-- Das Material --
=-=-=

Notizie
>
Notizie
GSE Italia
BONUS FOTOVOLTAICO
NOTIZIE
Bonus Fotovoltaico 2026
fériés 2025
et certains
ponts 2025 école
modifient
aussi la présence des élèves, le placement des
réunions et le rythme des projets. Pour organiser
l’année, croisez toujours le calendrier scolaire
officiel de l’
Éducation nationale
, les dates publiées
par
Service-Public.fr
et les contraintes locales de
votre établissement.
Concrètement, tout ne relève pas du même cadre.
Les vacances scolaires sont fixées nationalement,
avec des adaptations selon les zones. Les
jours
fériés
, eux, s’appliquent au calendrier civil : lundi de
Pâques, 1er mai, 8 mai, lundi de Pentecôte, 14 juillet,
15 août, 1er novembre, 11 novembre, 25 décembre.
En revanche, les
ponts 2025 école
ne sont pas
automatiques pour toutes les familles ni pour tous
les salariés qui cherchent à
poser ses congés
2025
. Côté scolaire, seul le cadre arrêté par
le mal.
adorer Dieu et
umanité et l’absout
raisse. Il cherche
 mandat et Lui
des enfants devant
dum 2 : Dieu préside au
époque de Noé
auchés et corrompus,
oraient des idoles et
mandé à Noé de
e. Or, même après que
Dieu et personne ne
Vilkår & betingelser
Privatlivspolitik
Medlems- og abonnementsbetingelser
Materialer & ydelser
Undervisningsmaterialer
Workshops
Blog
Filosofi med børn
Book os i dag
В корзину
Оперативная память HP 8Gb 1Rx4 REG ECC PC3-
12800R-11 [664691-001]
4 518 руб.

=-=-=

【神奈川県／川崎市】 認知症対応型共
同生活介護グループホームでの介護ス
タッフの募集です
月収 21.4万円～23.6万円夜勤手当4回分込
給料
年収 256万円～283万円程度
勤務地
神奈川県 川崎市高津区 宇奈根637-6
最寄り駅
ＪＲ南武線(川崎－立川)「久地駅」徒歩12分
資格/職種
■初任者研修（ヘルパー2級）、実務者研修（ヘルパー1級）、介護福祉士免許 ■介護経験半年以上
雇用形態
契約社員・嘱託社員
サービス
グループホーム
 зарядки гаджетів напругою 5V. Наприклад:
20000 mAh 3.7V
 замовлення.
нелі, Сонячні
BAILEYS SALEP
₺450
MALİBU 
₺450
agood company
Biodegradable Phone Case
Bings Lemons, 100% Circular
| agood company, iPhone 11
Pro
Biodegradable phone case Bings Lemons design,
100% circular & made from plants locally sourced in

=-=-=

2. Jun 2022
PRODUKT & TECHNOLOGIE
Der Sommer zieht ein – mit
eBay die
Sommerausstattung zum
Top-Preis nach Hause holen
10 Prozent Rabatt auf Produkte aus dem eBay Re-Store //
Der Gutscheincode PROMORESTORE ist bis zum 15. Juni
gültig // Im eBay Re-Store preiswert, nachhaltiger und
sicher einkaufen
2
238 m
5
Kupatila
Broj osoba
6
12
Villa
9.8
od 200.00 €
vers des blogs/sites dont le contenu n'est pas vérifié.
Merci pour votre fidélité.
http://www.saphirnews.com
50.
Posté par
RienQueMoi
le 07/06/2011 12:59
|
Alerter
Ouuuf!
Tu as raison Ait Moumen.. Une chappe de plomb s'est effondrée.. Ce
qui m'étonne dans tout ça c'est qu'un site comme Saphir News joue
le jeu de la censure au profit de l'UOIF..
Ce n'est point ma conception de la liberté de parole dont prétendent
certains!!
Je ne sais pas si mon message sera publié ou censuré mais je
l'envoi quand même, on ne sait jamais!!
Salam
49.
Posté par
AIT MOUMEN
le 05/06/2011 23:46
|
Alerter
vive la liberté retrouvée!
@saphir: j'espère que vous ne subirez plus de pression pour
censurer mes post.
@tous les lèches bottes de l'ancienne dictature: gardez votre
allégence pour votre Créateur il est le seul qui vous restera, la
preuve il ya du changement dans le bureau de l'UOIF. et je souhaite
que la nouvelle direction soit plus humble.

=-=-=

-- Ziel der Übung --
Gib die Zeilen des Materials wörtlich wieder, beginnend mit der Zeile, die „2. Jun 2022“ enthält, und endend mit der Zeile, die „Tu as raison“ enthält, beide eingeschlossen.

-- Lösung der Aufgabe --
2. Jun 2022
PRODUKT & TECHNOLOGIE
Der Sommer zieht ein – mit
eBay die
Sommerausstattung zum
Top-Preis nach Hause holen
10 Prozent Rabatt auf Produkte aus dem eBay Re-Store //
Der Gutscheincode PROMORESTORE ist bis zum 15. Juni
gültig // Im eBay Re-Store preiswert, nachhaltiger und
sicher einkaufen
2
238 m
5
Kupatila
Broj osoba
6
12
Villa
9.8
od 200.00 €
vers des blogs/sites dont le contenu n'est pas vérifié.
Merci pour votre fidélité.
http://www.saphirnews.com
50.
Posté par
RienQueMoi
le 07/06/2011 12:59
|
Alerter
Ouuuf!
Tu as raison Ait Moumen.. Une chappe de plomb s'est effondrée.. Ce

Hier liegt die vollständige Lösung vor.